お金の話(2)〜資本主義への信頼と懐疑〜読書日記

(承前)
国家と法を前提としない投資、、、。

時代と国境を越える「儲け話」ってなんだ?

大航海時代、東インド会社、帝国主義
どれも、

「金を集めて投資して利益を上げる」

と言う資本主義の論理によっている。

結局資産運用とは、資本の増殖そのものを目指すと言う意味において、資本主義の論理に乗っかることに等しい。

もっとも、本業の弁護士業が、かなり多忙なため、いちいち会社四季報を見て銘柄を選んで相場を気にしている暇はない。

そこでまず行き着いたのが、

「ウォール街のランダムウォーカー」(バートンマルキール)

要旨、資本主義は浮沈を繰り返しながらも成長を続けるため、株式市場全体に投資する効果に最も近いインデックス投信のバイアンドホールドが、最も合理的な投資方法である、と言うものだ。
「ほったらかし投資術」もこの系統だ。

しかし、どうしても、「資本主義」の永続的成長を無邪気に信じる気にはならない。

そこで読んだのが、
「資本主義の終焉と歴史の危機」(水野和夫)
「21世紀の資本」(トマピケティ)

金を集めて投資して利益を上げる資本主義のプロセスの中で「利潤の最大化」を図るためには、安く買い叩いて高く売り付けることが基本となる。
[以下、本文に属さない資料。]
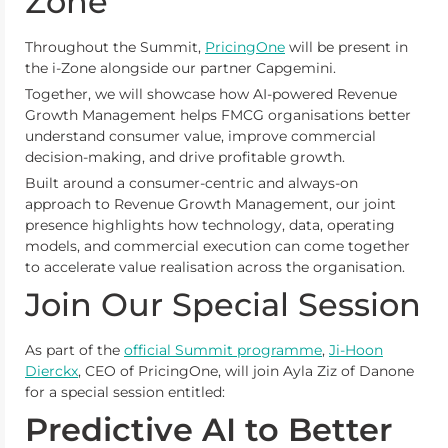
Zone
Throughout the Summit,
PricingOne
will be present in
the i-Zone alongside our partner Capgemini.
Together, we will showcase how AI-powered Revenue
Growth Management helps FMCG organisations better
understand consumer value, improve commercial
decision-making, and drive profitable growth.
Built around a consumer-centric and always-on
approach to Revenue Growth Management, our joint
presence highlights how technology, data, operating
models, and commercial execution can come together
to accelerate value realisation across the organisation.
Join Our Special Session
As part of the
official Summit programme
,
Ji-Hoon
Dierckx
, CEO of PricingOne, will join Ayla Ziz of Danone
for a special session entitled:
Predictive AI to Better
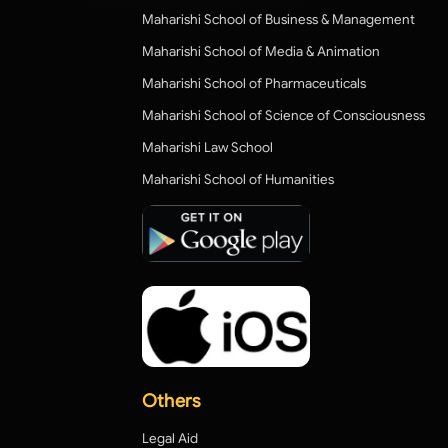
Maharishi School of Business & Management
Maharishi School of Media & Animation
Maharishi School of Pharmaceuticals
Maharishi School of Science of Consciousness
Maharishi Law School
Maharishi School of Humanities
Others
Legal Aid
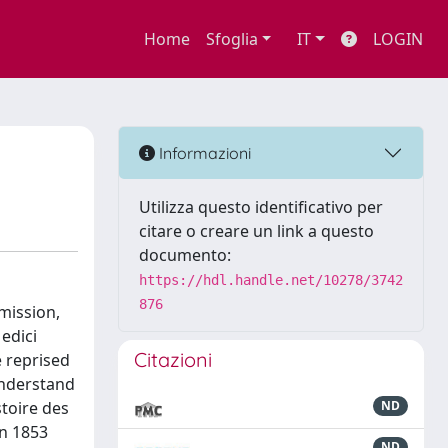
Home
Sfoglia
IT
LOGIN
Informazioni
Utilizza questo identificativo per
citare o creare un link a questo
documento:
https://hdl.handle.net/10278/3742
876
mission,
edici
Citazioni
e reprised
 understand
stoire des
ND
en 1853
ND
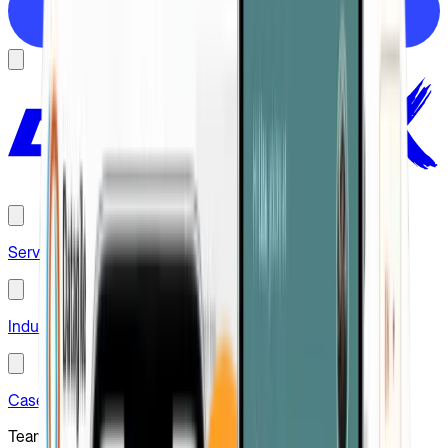
Hire us
Services
Industries
Case studies
Team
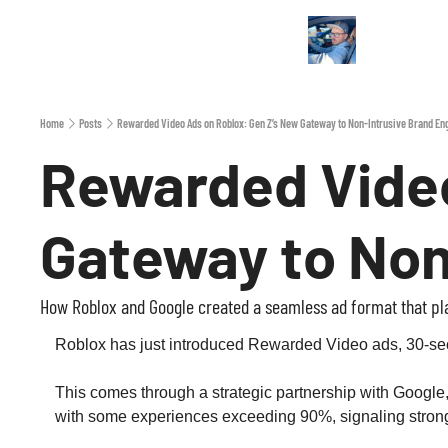
Home
Posts
Rewarded Video Ads on Roblox: Gen Z’s New Gateway to Non‐Intrusive Brand E
Rewarded Video
Gateway to No
How Roblox and Google created a seamless ad format that play
Roblox has just introduced Rewarded Video ads, 30‑secon
This comes through a strategic partnership with Google
with some experiences exceeding 90%, signaling strong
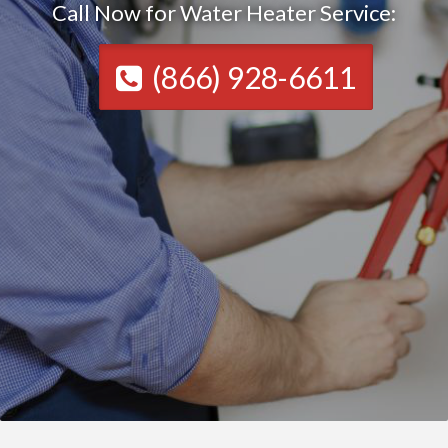
Call Now for Water Heater Service:
(866) 928-6611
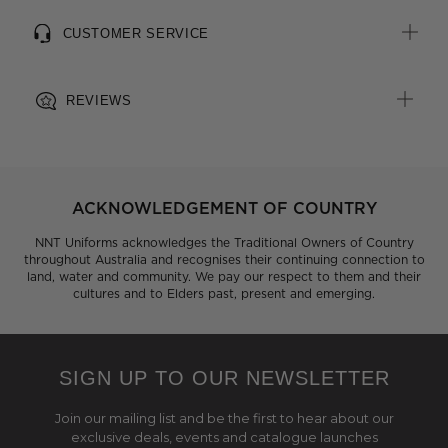
CUSTOMER SERVICE
REVIEWS
ACKNOWLEDGEMENT OF COUNTRY
NNT Uniforms acknowledges the Traditional Owners of Country
throughout Australia and recognises their continuing connection to
land, water and community. We pay our respect to them and their
cultures and to Elders past, present and emerging.
SIGN UP TO OUR NEWSLETTER
Join our mailing list and be the first to hear about our
exclusive deals, events and catalogue launches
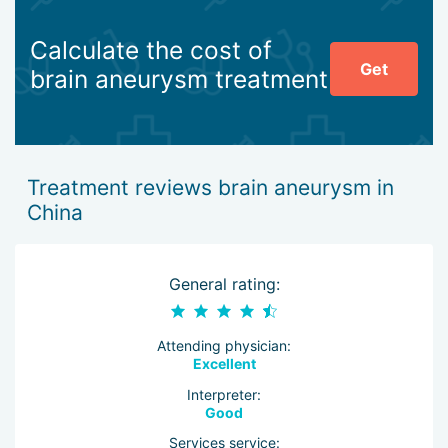
Calculate the cost of
Get
brain aneurysm treatment
Treatment reviews brain aneurysm in
China
General rating:
Attending physician:
Excellent
Interpreter:
Good
Services service:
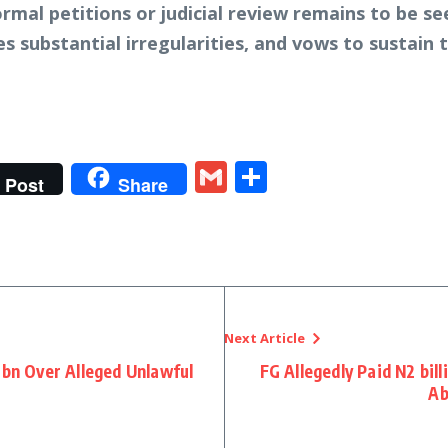
ormal petitions or judicial review remains to be se
es substantial irregularities, and vows to sustain 
t
gram
tter
Gmail
Share
Post
Share
Next Article
1bn Over Alleged Unlawful
FG Allegedly Paid N2 bil
Ab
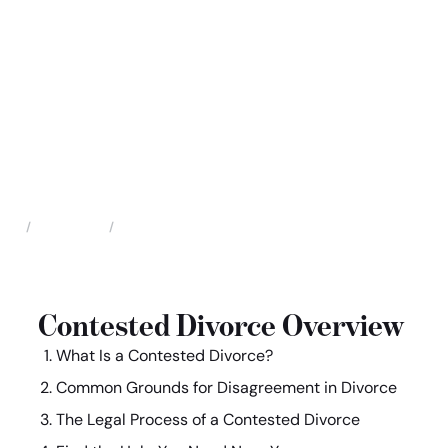
Family Law
Contested Divorce
Home
Contested Divorce Overview
What Is a Contested Divorce?
Common Grounds for Disagreement in Divorce
The Legal Process of a Contested Divorce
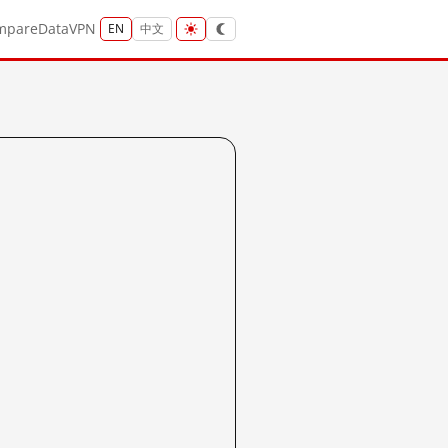
mpare
Data
VPN
EN
中文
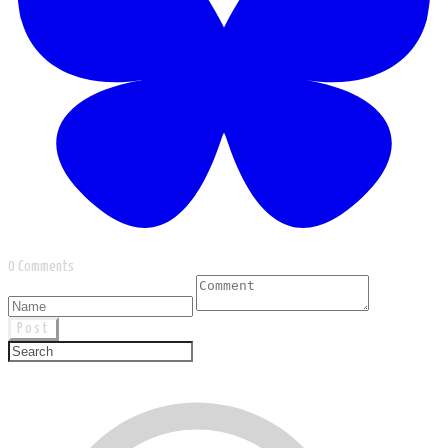
0 Comments
Post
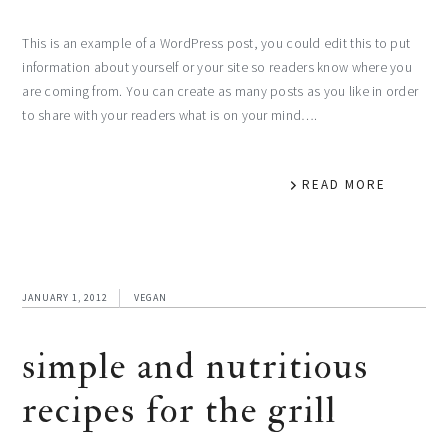
This is an example of a WordPress post, you could edit this to put
information about yourself or your site so readers know where you
are coming from. You can create as many posts as you like in order
to share with your readers what is on your mind….
READ MORE
JANUARY 1, 2012
VEGAN
simple and nutritious
recipes for the grill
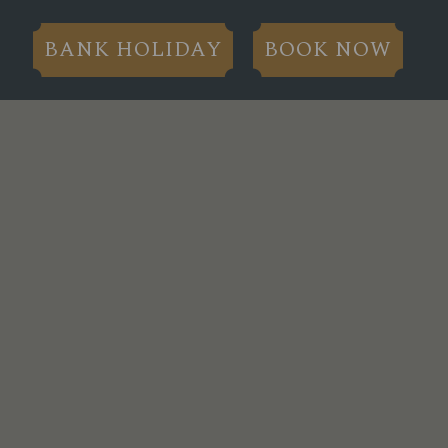
BANK HOLIDAY
BOOK NOW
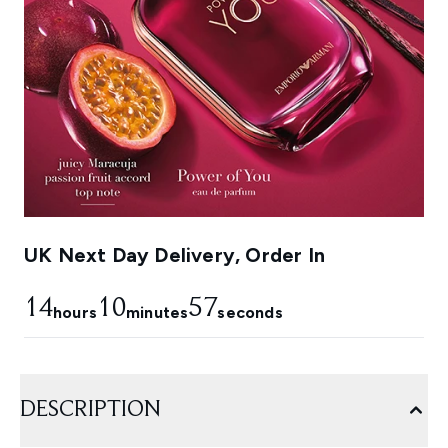
UK Next Day Delivery, Order In
14
10
54
hours
minutes
seconds
DESCRIPTION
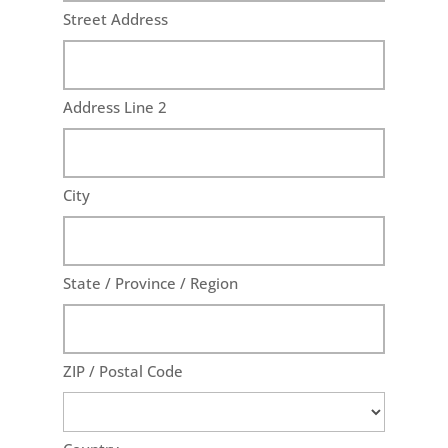
Street Address
Address Line 2
City
State / Province / Region
ZIP / Postal Code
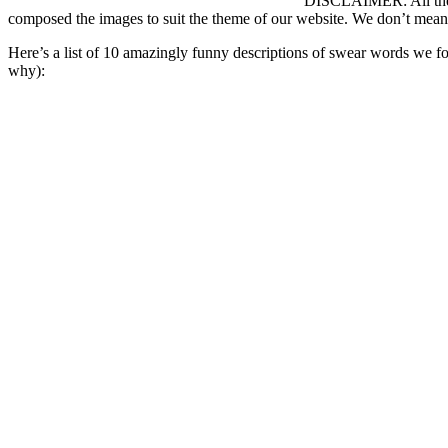
DISCLAIMER: All the s
composed the images to suit the theme of our website. We don’t mean
Here’s a list of 10 amazingly funny descriptions of swear words we 
why):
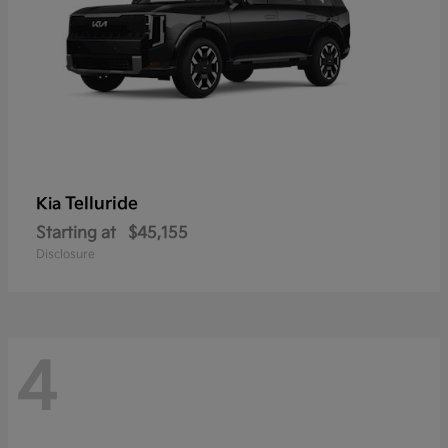
Telluride
Kia
Starting at
$45,155
Disclosure
4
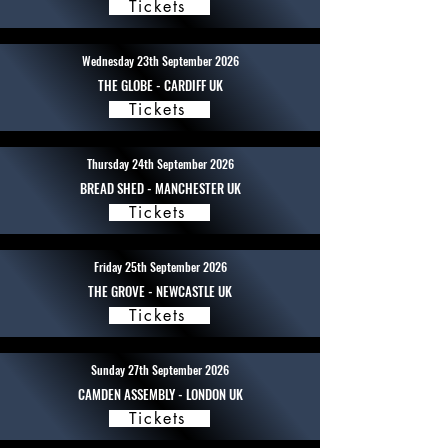
Tickets
Wednesday 23th September 2026
THE GLOBE - CARDIFF UK
Tickets
Thursday 24th September 2026
BREAD SHED - MANCHESTER UK
Tickets
Friday 25th September 2026
THE GROVE - NEWCASTLE UK
Tickets
Sunday 27th September 2026
CAMDEN ASSEMBLY - LONDON UK
Tickets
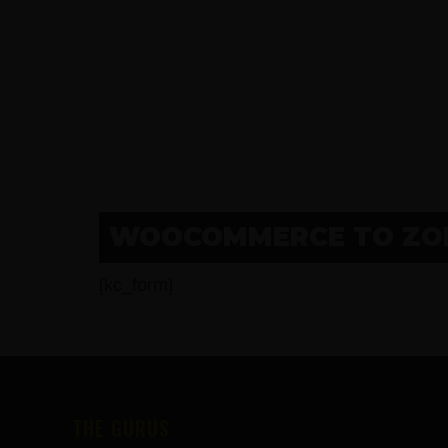
WOOCOMMERCE TO ZOH
[kc_form]
FOOTER
THE GURUS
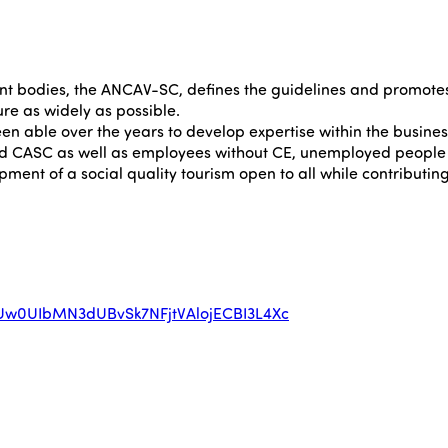
t bodies, the ANCAV-SC, defines the guidelines and promotes a
sure as widely as possible.
 able over the years to develop expertise within the business 
nd CASC as well as employees without CE, unemployed people 
ent of a social quality tourism open to all while contributing
RxUw0UIbMN3dUBvSk7NFjtVAlojECBI3L4Xc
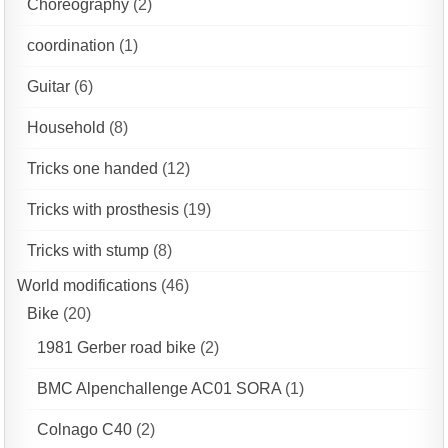
Choreography
(2)
coordination
(1)
Guitar
(6)
Household
(8)
Tricks one handed
(12)
Tricks with prosthesis
(19)
Tricks with stump
(8)
World modifications
(46)
Bike
(20)
1981 Gerber road bike
(2)
BMC Alpenchallenge AC01 SORA
(1)
Colnago C40
(2)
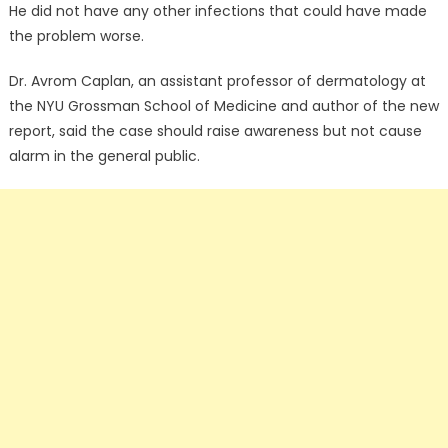
He did not have any other infections that could have made
the problem worse.
Dr. Avrom Caplan, an assistant professor of dermatology at
the NYU Grossman School of Medicine and author of the new
report, said the case should raise awareness but not cause
alarm in the general public.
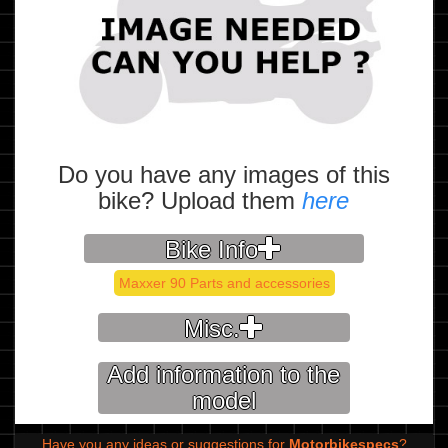
Do you have any images of this
bike? Upload them
here
Bike Info
Maxxer 90 Parts and accessories
Misc.
Add information to the
model
Have you any ideas or suggestions for
Motorbikespecs
?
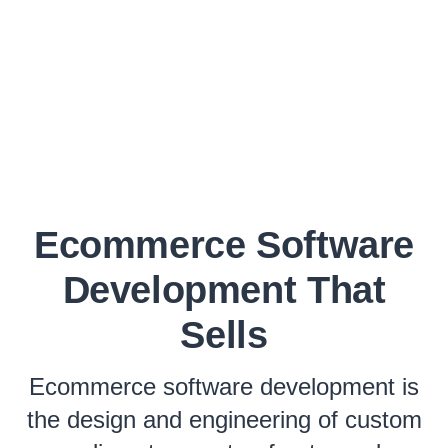
Ecommerce Software
Development That
Sells
Ecommerce software development is
the design and engineering of custom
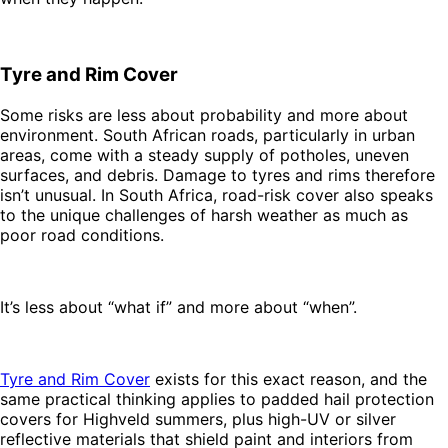
Tyre and Rim Cover
Some risks are less about probability and more about
environment. South African roads, particularly in urban
areas, come with a steady supply of potholes, uneven
surfaces, and debris. Damage to tyres and rims therefore
isn’t unusual. In South Africa, road-risk cover also speaks
to the unique challenges of harsh weather as much as
poor road conditions.
It’s less about “what if” and more about “when”.
Tyre and Rim Cover
exists for this exact reason, and the
same practical thinking applies to padded hail protection
covers for Highveld summers, plus high-UV or silver
reflective materials that shield paint and interiors from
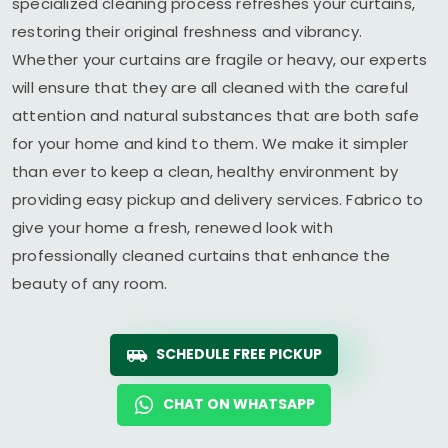
specialized cleaning process refreshes your curtains,
restoring their original freshness and vibrancy.
Whether your curtains are fragile or heavy, our experts
will ensure that they are all cleaned with the careful
attention and natural substances that are both safe
for your home and kind to them. We make it simpler
than ever to keep a clean, healthy environment by
providing easy pickup and delivery services. Fabrico to
give your home a fresh, renewed look with
professionally cleaned curtains that enhance the
beauty of any room.
SCHEDULE FREE PICKUP
CHAT ON WHATSAPP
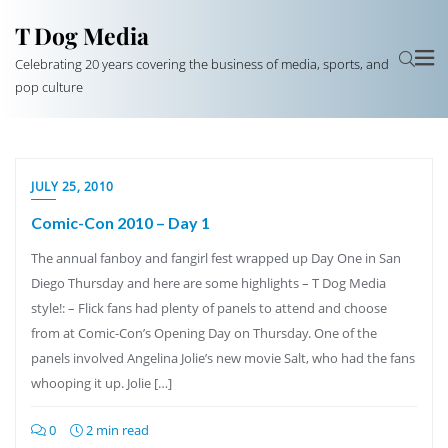
T Dog Media
Celebrating 20 years covering the business of media, sports, and
pop culture
JULY 25, 2010
Comic-Con 2010 – Day 1
The annual fanboy and fangirl fest wrapped up Day One in San
Diego Thursday and here are some highlights – T Dog Media
style!: – Flick fans had plenty of panels to attend and choose
from at Comic-Con’s Opening Day on Thursday. One of the
panels involved Angelina Jolie’s new movie Salt, who had the fans
whooping it up. Jolie […]
0
2 min read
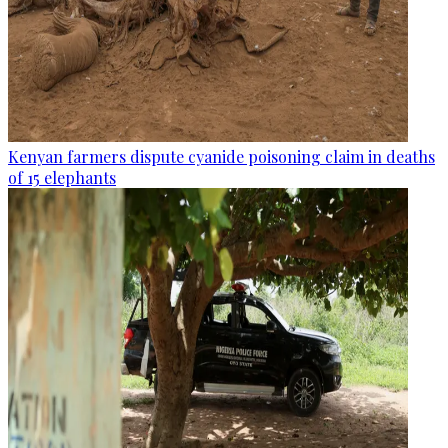
Kenyan farmers dispute cyanide poisoning claim in deaths
of 15 elephants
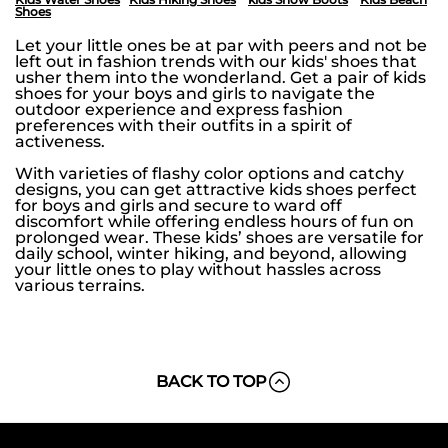
Shoes
Let your little ones be at par with peers and not be
left out in fashion trends with our kids' shoes that
usher them into the wonderland. Get a pair of kids
shoes for your boys and girls to navigate the
outdoor experience and express fashion
preferences with their outfits in a spirit of
activeness.
With varieties of flashy color options and catchy
designs, you can get attractive kids shoes perfect
for boys and girls and secure to ward off
discomfort while offering endless hours of fun on
prolonged wear. These kids’ shoes are versatile for
daily school, winter hiking, and beyond, allowing
your little ones to play without hassles across
various terrains.
BACK TO TOP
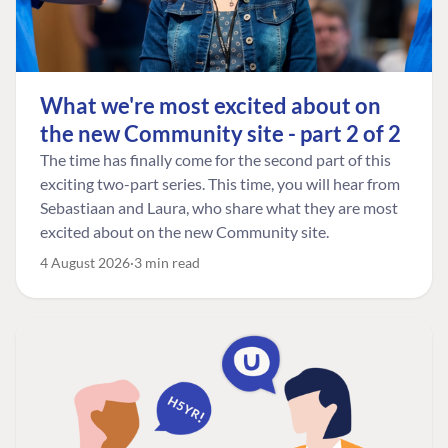
What we're most excited about on
the new Community site - part 2 of 2
The time has finally come for the second part of this
exciting two-part series. This time, you will hear from
Sebastiaan and Laura, who share what they are most
excited about on the new Community site.
4 August 2026
3 min read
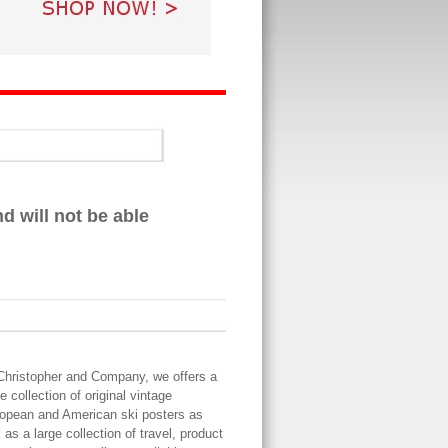
 will not be able
Christopher and Company, we offers a
ge collection of original vintage
opean and American ski posters as
l as a large collection of travel, product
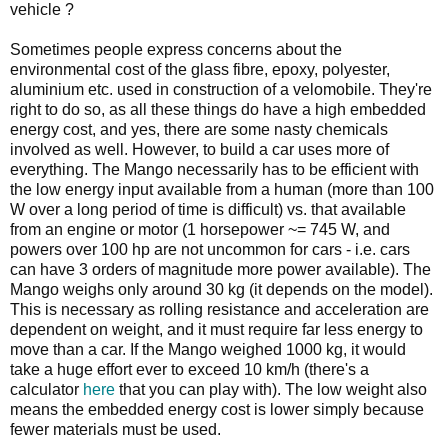
vehicle ?
Sometimes people express concerns about the
environmental cost of the glass fibre, epoxy, polyester,
aluminium etc. used in construction of a velomobile. They're
right to do so, as all these things do have a high embedded
energy cost, and yes, there are some nasty chemicals
involved as well. However, to build a car uses more of
everything. The Mango necessarily has to be efficient with
the low energy input available from a human (more than 100
W over a long period of time is difficult) vs. that available
from an engine or motor (1 horsepower ~= 745 W, and
powers over 100 hp are not uncommon for cars - i.e. cars
can have 3 orders of magnitude more power available). The
Mango weighs only around 30 kg (it depends on the model).
This is necessary as rolling resistance and acceleration are
dependent on weight, and it must require far less energy to
move than a car. If the Mango weighed 1000 kg, it would
take a huge effort ever to exceed 10 km/h (there's a
calculator
here
that you can play with). The low weight also
means the embedded energy cost is lower simply because
fewer materials must be used.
大航海時代、東インド会社、帝国主義も、戦後の日本の発展も基本的には異ならない。
発展途上国から資源を買い叩いて工業製品を高く売ることによって、先進国における「総中流」を実現してきた。

しかし、資本が容易に国境を越えて世界中を飛び回るようになると、買い叩く対象は、自国の労働力になる。中間層の没落と格差の拡大である。
なんだか、マルクスの「賃労働と資本」が想起される。

中間層が没落していく社会において、資本主義の永続的成長を無邪気に信じる気にはならない。

この場合僕の比較対象は、国家と法を前提とする前述の資産形成を上回る効果を期待できるか、なのであるからなおさらである。

そうすると、いろいろ考えた結果、おじさんの話を前提としても、国家と法を前提とする資産形成以外は行わないと言う結論に達する。

僕はどこまで言っても資産で資産を産み出せる立場にはないのだから、わずかな余剰でわずかな利潤を求めるよりも、本業のみに最大限集中した方が、よっぽど合理的と言うことになる。

投資対象は自分自身とすべきであり、法律家としての能力を最大限高めることに、時間と資本を投下すべきだったのだ。